Enviada em 07/10/2019

No início do século XX, o governo norte-americano promoveu grande expansão de crédito para a população, que confiava no constante crescimento dos EUA entre 1918 e 1928. Ocorre que a população não estava preparada para a grande recessão econômica que ocorreria em 1929, fenômeno que se popularizou sob o título de “grande depressão”. Nesse viés, o despreparo e a falta de planejamento econômico, vividos na crise de 29, são a cruel realidade dos brasileiros, motivada pela extrema pobreza e pela falta de educação financeira desde a infância.

A educação financeira é uma ferramenta indispensável para o homem pós-moderno, visto que, possuir conhecimento para planejamento contra imprevistos contribui para a construção de um cidadão mais consciente.

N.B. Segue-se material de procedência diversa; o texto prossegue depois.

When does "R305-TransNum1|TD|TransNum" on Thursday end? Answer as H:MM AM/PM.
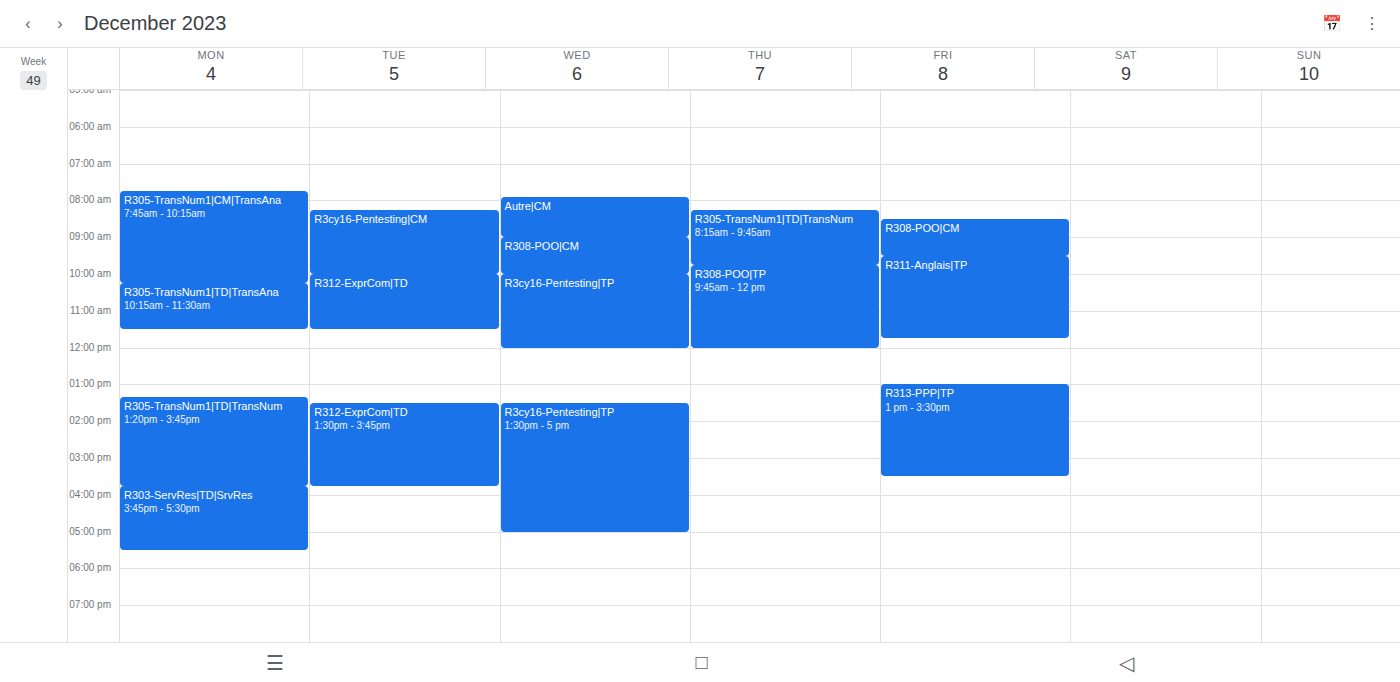
9:45 AM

Com a crise econômica, adicionada ao despreparo das pessoas para se planejarem, houve um aumento significativo de devedores no país, segundo dados do Serasa (Centralização de Serviços dos Bancos), em 2015, cerca de 59 milhões de brasileiros terminaram o ano inadimplentes. Essa realidade mostra a falta de interesse do Estado em criar políticas públicas que priorize a educação financeira como forma de amenizar os impactos econômicos na vida da população.

No Brasil, ter uma base de conhecimento financeiro geralmente é um privilégio de poucos, uma vez que, dados do Instituto Brasileiro de Geografia e Estatística (IBGE) revelam que entre 2008 e 2009, mais de 68% das famílias brasileiras gastam mais do que ganham. É preciso saber estimular esse tipo de percepção financeira desde a fase inicial da vida, para que a criança cresça e evolua de maneira consciente. É notório que, na maioria das vezes, somente aqueles que detêm de dinheiro usufruem de uma educação de qualidade em todos os âmbitos, dessa forma, pessoas a margem da sociedade acabam sofrendo pela falta de conhecimento para gerir o pouco que tem.

Urge, portanto, que a sociedade juntamente com o Estado se mobilize em prol do bem estar individual e coletivo dos cidadãos, a fim de estimular a educação financeira. O Governo, juntamente com o Ministério da Educação, devem instituir na grade curricular desde o ensino fundamental ao superior, a educação financeira, para que desde cedo, o indivíduo venha saber lidar com o dinheiro de forma consciente. Além disso, faz-se necessário empregar palestras, em locais de fácil acesso da população, para que a sociedade em geral, tenha discernimento é possa empregar os conhecimentos no cotidiano. Somente desse modo, será possível que o brasileiro entenda a necessidade da educação financeira e não precise passar por uma recessão econômica, como aconteceu na crise de 1929.